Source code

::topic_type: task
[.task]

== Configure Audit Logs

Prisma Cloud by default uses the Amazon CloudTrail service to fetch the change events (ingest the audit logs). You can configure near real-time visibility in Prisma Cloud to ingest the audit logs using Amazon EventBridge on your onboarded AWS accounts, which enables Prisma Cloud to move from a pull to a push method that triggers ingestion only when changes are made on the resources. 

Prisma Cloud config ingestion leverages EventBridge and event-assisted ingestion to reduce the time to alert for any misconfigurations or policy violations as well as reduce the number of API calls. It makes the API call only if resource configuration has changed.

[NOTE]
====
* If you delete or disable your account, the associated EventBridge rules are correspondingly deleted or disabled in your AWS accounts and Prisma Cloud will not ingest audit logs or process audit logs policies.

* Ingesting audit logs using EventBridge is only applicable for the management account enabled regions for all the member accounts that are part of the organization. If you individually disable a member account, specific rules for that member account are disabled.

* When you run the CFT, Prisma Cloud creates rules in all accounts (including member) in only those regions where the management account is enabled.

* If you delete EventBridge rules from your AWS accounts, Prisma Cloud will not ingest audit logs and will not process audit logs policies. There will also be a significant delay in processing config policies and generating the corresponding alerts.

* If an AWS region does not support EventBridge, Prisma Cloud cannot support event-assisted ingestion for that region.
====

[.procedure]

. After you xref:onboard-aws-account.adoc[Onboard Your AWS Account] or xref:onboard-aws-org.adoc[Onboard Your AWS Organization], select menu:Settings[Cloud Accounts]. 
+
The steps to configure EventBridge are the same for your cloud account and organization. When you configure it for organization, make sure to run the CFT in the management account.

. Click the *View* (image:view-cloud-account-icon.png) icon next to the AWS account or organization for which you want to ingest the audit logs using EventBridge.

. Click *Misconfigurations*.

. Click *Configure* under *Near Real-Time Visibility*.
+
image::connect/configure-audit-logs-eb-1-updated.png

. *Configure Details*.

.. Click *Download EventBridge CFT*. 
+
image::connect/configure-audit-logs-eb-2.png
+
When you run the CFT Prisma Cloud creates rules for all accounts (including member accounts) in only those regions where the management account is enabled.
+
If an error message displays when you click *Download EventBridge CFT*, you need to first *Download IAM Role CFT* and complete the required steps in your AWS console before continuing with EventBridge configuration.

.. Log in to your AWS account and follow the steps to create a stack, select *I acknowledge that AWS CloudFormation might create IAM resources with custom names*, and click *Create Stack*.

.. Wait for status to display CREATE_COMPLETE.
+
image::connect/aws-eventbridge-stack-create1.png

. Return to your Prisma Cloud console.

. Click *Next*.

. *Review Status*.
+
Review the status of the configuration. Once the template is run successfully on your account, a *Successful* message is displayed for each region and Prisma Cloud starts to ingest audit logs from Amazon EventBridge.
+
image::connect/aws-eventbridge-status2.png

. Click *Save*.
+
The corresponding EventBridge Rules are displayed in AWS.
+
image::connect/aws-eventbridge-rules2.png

## EXERCISE
If a line in the data above contains "stack", return that line.

## TASK RESPONSE
.. Log in to your AWS account and follow the steps to create a stack, select *I acknowledge that AWS CloudFormation might create IAM resources with custom names*, and click *Create Stack*.
image::connect/aws-eventbridge-stack-create1.png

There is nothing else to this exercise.